Logo, a resposta a última questão levantada relaciona-se, diretamente, ao terceiro ponto da nossa abordagem: a criminalização das drogas e de seus usuários, nada mais é, do que um mecanismo de controle social.

A política de “guerra às drogas” nada mais é do que uma [pseudo] emergência levantada pelos Estados, principalmente Latino-Americanos, para o fim de possibilitar uma atuação beligerante por parte de seus órgãos. Sem a justificativa de combate às drogas, o Estado perde seu fundamento demagógico de neutralização de comunidades periféricas e de criminalização daqueles que não se adéquam aos padrões impostos.

Objetiva-se conter os consumidores que falharam em sua missão (máximo consumo movido pelas lacunas de identidade) e propiciar a segurança necessária àqueles que continuam firmes no propósito construído pela sociedade de consumo (BAUMAN, 2008. p. 71-72).

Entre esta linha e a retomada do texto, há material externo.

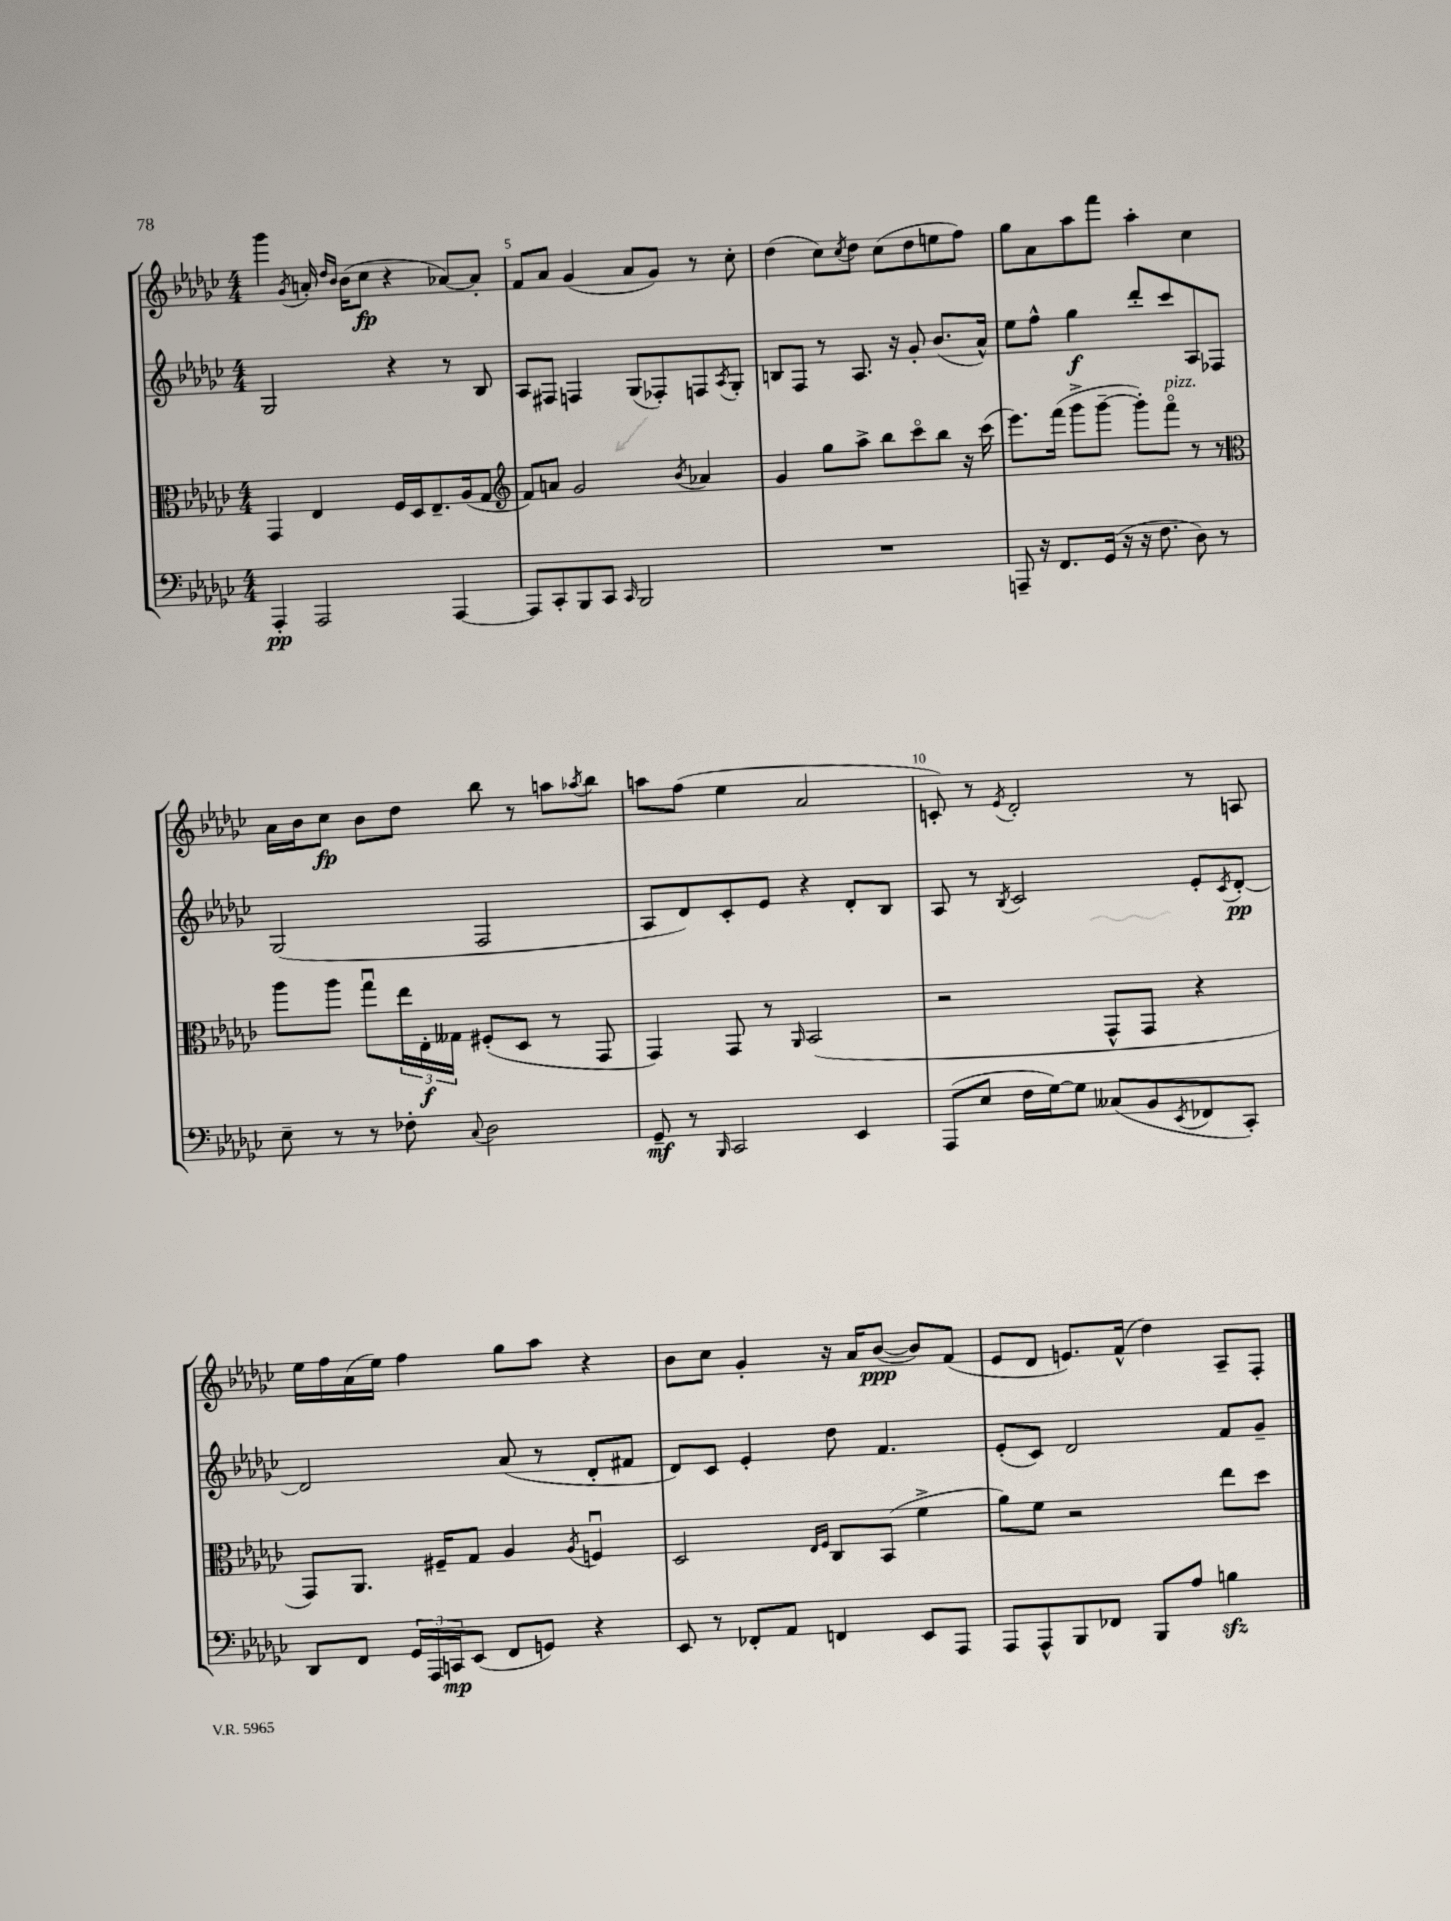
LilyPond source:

<<
\new StaffGroup <<
\new Staff = "s0" {
    \clef treble \key ges \major \numericTimeSignature \time 4/4
    ges'''4 \acciaccatura { ges'8 } a'16-. \grace { des''16 bes'16 } bes'16( ces''8\fp r4 aes'8~) aes'8-. |
    f'8 aes'8 ges'4( aes'8 ges'8) r8 ces''8-. |
    des''4( ces''8) \acciaccatura { ces''8 } des''8 ces''8( des''8 e''8 f''8) |
    ges''8 aes'8 aes''8 f'''8 aes''4-. ces''4 |
    aes'16 bes'16 ces''8\fp bes'8 des''8 bes''8 r8 a''8 \acciaccatura { aes''8 } bes''8 |
    a''8 f''8( ees''4 aes'2 |
    c'8-.) r8 \acciaccatura { ees'8 } des'2-. r8 a8 |
    ees''16 f''16 aes'16( ees''16) f''4 ges''8 aes''8 r4 |
    bes'8 ces''8 ges'4-. r16 aes'16 bes'8~\ppp( bes'8) f'8( |
    ees'8 des'8 e'8.) f'16-^( des''4) aes8-- f8-. \bar "|." |
}
\new Staff = "s1" {
    \clef treble \key ges \major \numericTimeSignature \time 4/4
    ges2 r4 r8 bes8 |
    aes8 fis8 f4 ges8( fes8-.) f8 \acciaccatura { aes8 } ges8-. |
    b8 f8 r8 aes8. r16 ges'8-. bes'8.( aes'16-^) |
    ees''8 f''8-^ ges''4\f des'''8-. ces'''8 aes8 fes8 |
    ges2( f2 |
    aes8 des'8) ces'8-. ees'8 r4 des'8-. bes8 |
    aes8 r8 \acciaccatura { bes8 } ces'2 ees'8-. \acciaccatura { ces'8 } des'8~-.\pp |
    des'2 aes'8( r8 des'8-. fis'8 |
    des'8) ces'8 ees'4-. des''8 f'4. |
    ees'8-.( ces'8) des'2 f'8 ges'8-- \bar "|." |
}
\new Staff = "s2" {
    \clef alto \key ges \major \numericTimeSignature \time 4/4
    ges,4 ees4 f16 des16 ees8.-- aes16( ges8 |
    \clef treble f'8) a'8 ges'2 \acciaccatura { bes'8 } aes'4 |
    ges'4 ges''8 aes''8-> bes''8 ces'''8\flageolet bes''8 r16 ces'''16( |
    ees'''8.) f'''16( ges'''8-> ges'''8~-- ges'''8-.) f'''8\flageolet^\markup { \italic "pizz." } r8 r8 |
    \clef alto aes''8 aes''8 ges''8\downbow \tuplet 3/2 { ees''16 ees16-.\f geses16 } fis8-.( des8 r8 ges,8 |
    ges,4) ges,8 r8 \grace { aes,16 } bes,2( |
    r2 ges,8-^ ges,8 r4 |
    ges,8) aes,8. fis16-- ges8 aes4 \acciaccatura { aes8 } f4\downbow |
    des2 \grace { ees16 f16 } ces8 bes,8( f'4-> |
    aes'8) f'8 r2 ees''8 des''8 \bar "|." |
}
\new Staff = "s3" {
    \clef bass \key ges \major \numericTimeSignature \time 4/4
    aes,,4-.\pp aes,,2 aes,,4~ |
    aes,,8 ces,8-. bes,,8 ces,8 \grace { ces,16 } bes,,2 |
    R1 |
    a,,8-- r16 f,8. ges,16( r16 r16 f8. des8) r8 |
    ees8-- r8 r8 fes8-. \appoggiatura { ces8 } des2 |
    ges,8--\mf r8 \grace { bes,,16 } ces,2 ees,4 |
    aes,,8( ees8 f16 ges16~) ges8 ceses8( bes,8 \acciaccatura { ees,8 } fes,8 ces,8-.) |
    des,8 f,8 \tuplet 3/2 { ges,16 aes,,16 c,16\mp } ees,8( f,8 g,8) r4 |
    ees,8 r8 fes,8-. aes,8 f,4 ees,8 aes,,8 |
    aes,,8 aes,,8-^ bes,,8 fes,8 bes,,8 aes8 b4\sfz \bar "|." |
}
>>
>>
\layout { \context { \Score currentBarNumber = #4 \override BarNumber.break-visibility = ##(#f #t #t) barNumberVisibility = #(every-nth-bar-number-visible 5) } }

E, dentro desses estereótipos criminais, as agências criminalizadoras, sejam primárias ou secundárias, moldam suas condutas no sentido de promover a persecução penal de determinados grupos em detrimento de outros. Da mesma forma, tais estereótipos são um “prato cheio” aos expoentes da criminologia midiática – como expomos em texto passado – para movimentar o processo penal perigosista.

Desta feita, com base das três premissas aventadas, não concordamos com a criminalização das drogas e tampouco com a de seus usuários. Estamos a décadas insistindo numa política de combate beligerante e demagógica, sem justificativa jurídico-penal, que apenas fez com que tivéssemos mais mortos ao invés da tal sonhada segurança.

Ninguém é obrigado a manter compromisso com o erro, o que inclui o sistema penal.

Devemos repensar, e logo, nossa política de controle de entorpecentes e falar em legalização do uso destes é, a nosso ver, o primeiro e mais importante passo. Pode ser que a liberação não seja aquilo que sonhamos, mas do jeito em que as coisas caminham, não podemos mais, como juristas, fechar os olhos ao mar de sangue que escorre por entre nossos dedos. Sejamos maduros: fracassamos enquanto sociedade, mas ainda temos chance de evitar novos massacres.


REFERÊNCIAS

BAUMAN, Zygmunt. Vida para consumo: a transformação das pessoas em mercadorias. Tradução de Carlos Alberto Medeiros. Rio de Janeiro: Jorge Zahar, 2008.

ROXIN, Claus. A proteção de bens jurídicos como função do direito penal. Tradução de André Luis Callegari e Nereu José Giacomolli. 2. ed. Porto Alegre: Livraria do Advogado, 2013.

ZAFFARONI, Eugenio Raúl; PIERANGELLI, José Henrique. Manual de direito penal brasileiro. 9. ed. rev. e atual. São Paulo: Editora Revista dos Tribunais, 2011.

ZAFFARONI, Eugenio Raúl. Guerra às drogas e letalidade do sistema penal. Revista da EMERJ, Rio de Janeiro, v. 16, p. 115-125, 2013.